Requirements ▸ Drop the pictures from the entries below, then reproduce the rest exactly.

· · · ·

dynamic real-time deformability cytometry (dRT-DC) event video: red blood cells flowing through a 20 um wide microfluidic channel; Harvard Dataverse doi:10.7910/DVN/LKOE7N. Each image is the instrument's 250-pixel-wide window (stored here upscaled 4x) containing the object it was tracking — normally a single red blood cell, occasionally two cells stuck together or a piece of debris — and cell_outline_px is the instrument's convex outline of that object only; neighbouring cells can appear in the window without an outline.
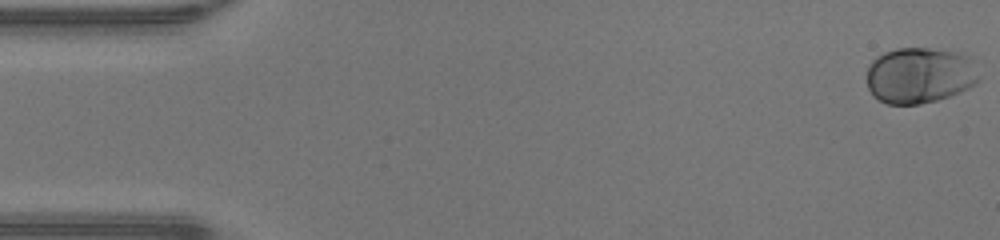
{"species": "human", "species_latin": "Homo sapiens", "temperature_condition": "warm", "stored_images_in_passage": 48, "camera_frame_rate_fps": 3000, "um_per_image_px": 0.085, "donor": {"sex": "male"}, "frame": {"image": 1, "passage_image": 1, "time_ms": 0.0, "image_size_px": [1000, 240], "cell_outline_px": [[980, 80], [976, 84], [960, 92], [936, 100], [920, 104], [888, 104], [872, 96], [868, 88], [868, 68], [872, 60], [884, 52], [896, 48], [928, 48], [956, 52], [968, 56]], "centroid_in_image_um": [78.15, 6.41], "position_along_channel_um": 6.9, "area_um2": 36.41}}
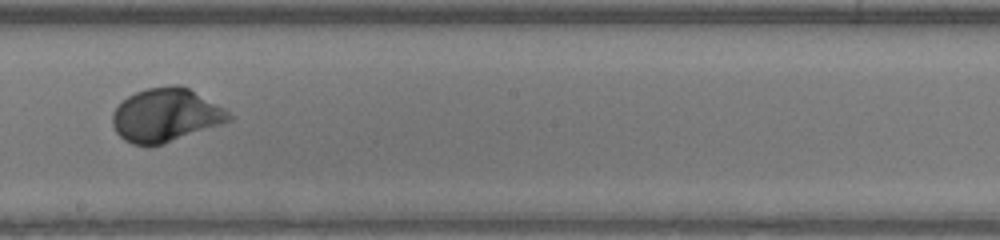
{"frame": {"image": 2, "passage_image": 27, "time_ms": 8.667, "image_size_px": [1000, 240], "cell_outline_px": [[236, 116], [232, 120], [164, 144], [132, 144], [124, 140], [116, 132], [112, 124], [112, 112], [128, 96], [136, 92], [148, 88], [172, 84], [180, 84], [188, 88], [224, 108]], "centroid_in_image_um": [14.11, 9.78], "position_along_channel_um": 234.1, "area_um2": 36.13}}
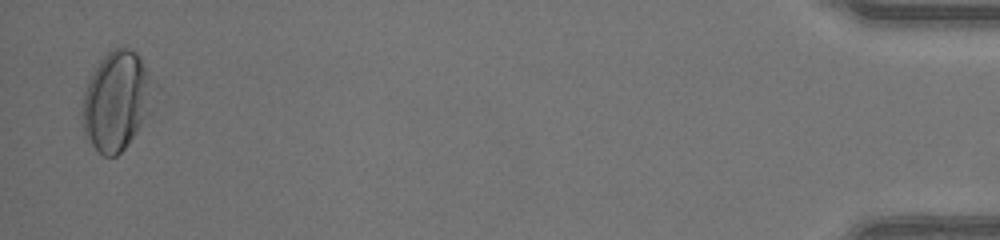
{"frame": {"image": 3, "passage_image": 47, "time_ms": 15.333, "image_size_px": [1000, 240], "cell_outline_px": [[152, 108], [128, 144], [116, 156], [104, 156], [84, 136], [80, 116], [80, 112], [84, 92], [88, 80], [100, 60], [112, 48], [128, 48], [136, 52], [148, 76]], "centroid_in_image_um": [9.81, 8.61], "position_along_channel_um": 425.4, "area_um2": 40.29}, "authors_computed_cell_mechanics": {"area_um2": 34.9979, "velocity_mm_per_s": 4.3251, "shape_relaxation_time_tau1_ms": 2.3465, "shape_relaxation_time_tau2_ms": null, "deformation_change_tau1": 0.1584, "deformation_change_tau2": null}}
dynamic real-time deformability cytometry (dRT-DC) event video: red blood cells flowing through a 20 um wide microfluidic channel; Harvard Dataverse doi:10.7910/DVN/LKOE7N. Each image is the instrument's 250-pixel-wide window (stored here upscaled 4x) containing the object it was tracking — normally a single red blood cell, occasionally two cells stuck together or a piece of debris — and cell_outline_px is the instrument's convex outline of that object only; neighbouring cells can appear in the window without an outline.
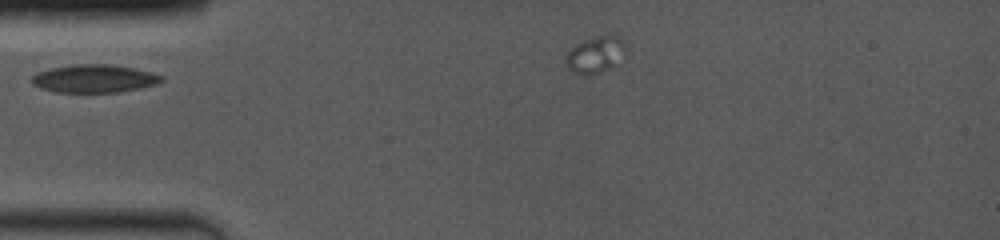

· · · ·

Correct response ▸
dynamic real-time deformability cytometry (dRT-DC) event video: red blood cells flowing through a 20 um wide microfluidic channel; Harvard Dataverse doi:10.7910/DVN/LKOE7N. Each image is the instrument's 250-pixel-wide window (stored here upscaled 4x) containing the object it was tracking — normally a single red blood cell, occasionally two cells stuck together or a piece of debris — and cell_outline_px is the instrument's convex outline of that object only; neighbouring cells can appear in the window without an outline.
{"species": "human", "species_latin": "Homo sapiens", "temperature_condition": "warm", "stored_images_in_passage": 48, "camera_frame_rate_fps": 3000, "um_per_image_px": 0.085, "donor": {"sex": "male"}, "frame": {"image": 1, "passage_image": 1, "time_ms": 0.0, "image_size_px": [1000, 240], "cell_outline_px": [[980, 80], [976, 84], [960, 92], [936, 100], [920, 104], [888, 104], [872, 96], [868, 88], [868, 68], [872, 60], [884, 52], [896, 48], [928, 48], [956, 52], [968, 56]], "centroid_in_image_um": [78.15, 6.41], "position_along_channel_um": 6.9, "area_um2": 36.41}}
{"frame": {"image": 2, "passage_image": 27, "time_ms": 8.667, "image_size_px": [1000, 240], "cell_outline_px": [[236, 116], [232, 120], [164, 144], [132, 144], [124, 140], [116, 132], [112, 124], [112, 112], [128, 96], [136, 92], [148, 88], [172, 84], [180, 84], [188, 88], [224, 108]], "centroid_in_image_um": [14.11, 9.78], "position_along_channel_um": 234.1, "area_um2": 36.13}}
{"frame": {"image": 3, "passage_image": 47, "time_ms": 15.333, "image_size_px": [1000, 240], "cell_outline_px": [[152, 108], [128, 144], [116, 156], [104, 156], [84, 136], [80, 116], [80, 112], [84, 92], [88, 80], [100, 60], [112, 48], [128, 48], [136, 52], [148, 76]], "centroid_in_image_um": [9.81, 8.61], "position_along_channel_um": 425.4, "area_um2": 40.29}, "authors_computed_cell_mechanics": {"area_um2": 34.9979, "velocity_mm_per_s": 4.3251, "shape_relaxation_time_tau1_ms": 2.3465, "shape_relaxation_time_tau2_ms": null, "deformation_change_tau1": 0.1584, "deformation_change_tau2": null}}
dynamic real-time deformability cytometry (dRT-DC) event video: red blood cells flowing through a 20 um wide microfluidic channel; Harvard Dataverse doi:10.7910/DVN/LKOE7N. Each image is the instrument's 250-pixel-wide window (stored here upscaled 4x) containing the object it was tracking — normally a single red blood cell, occasionally two cells stuck together or a piece of debris — and cell_outline_px is the instrument's convex outline of that object only; neighbouring cells can appear in the window without an outline.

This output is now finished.